• [Extrait choisi]:

- - -

Un blues à la Arno, gras
et lourd. Des nuages noirs et quelques trouées de soleil, fulgurantes.
Sans aucune brutalité (sinon morale), un film noir, profond
et qui se paye le luxe d’être parfois horriblement drôle.
L’apparition d’un personnage qui dit s’appeler Alain
Delon est un monument d’humour monstre…
Dans la forme, c’est un road-movie, quelque part entre le "Papa"
de Maurice Barthélémy, et un Don Quichote post moderne.

- - -

• [Données fournies]:
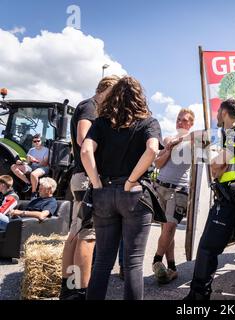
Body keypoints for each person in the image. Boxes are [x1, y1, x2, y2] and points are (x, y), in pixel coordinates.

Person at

- - -

• [Consignes]:
(1) Recopiez, dans la critique de film, le passage qui commence à « Un blues à la » et se termine à « parfois horriblement drôle. ».
(2) Relevez tous les noms propres de personnes ou de personnages cités dans la critique de film, sans compter les titres entre guillemets.
(3) Prolongez la critique de film à la suite de sa dernière phrase.

• [Réponses]:
(1)
Un blues à la Arno, gras
et lourd. Des nuages noirs et quelques trouées de soleil, fulgurantes.
Sans aucune brutalité (sinon morale), un film noir, profond
et qui se paye le luxe d’être parfois horriblement drôle.

(2) Arno, Alain Delon, Maurice Barthélémy, Don Quichote

(3)
Dans le fond, c’est une balade (ballade aussi) de la désespérance,
où un drôle de solitaire s’accroche à une
épave humaine, et vice-versa. Au bout du voyage, nul épanchement
de sentiments, aucune concession pour un happy-end ou quelque chose
qui y ressemblerait. Les mêmes nuages, le même blues fantomatique,
dans une campagne belge sinistrée, plus triste que tout ce
qu’on peut imaginer sur ce pays, et en même temps magnifiquement
montrée, loin des clichés urbains habituels. Bouli Lanners
filme comme il joue, en prenant son temps, en laissant filer les nuages,
la route, les conversations absurdes. On sent une énorme tendresse
sous sa carapace d’ours mal léché.
Pas exactement une comédie hilarante, pas non plus une propagande
touristique pour la Belgique profonde, juste une peinture pleine d’expression
d’une poignée de désespérés de la
vie, d’artistes de la mélancolie.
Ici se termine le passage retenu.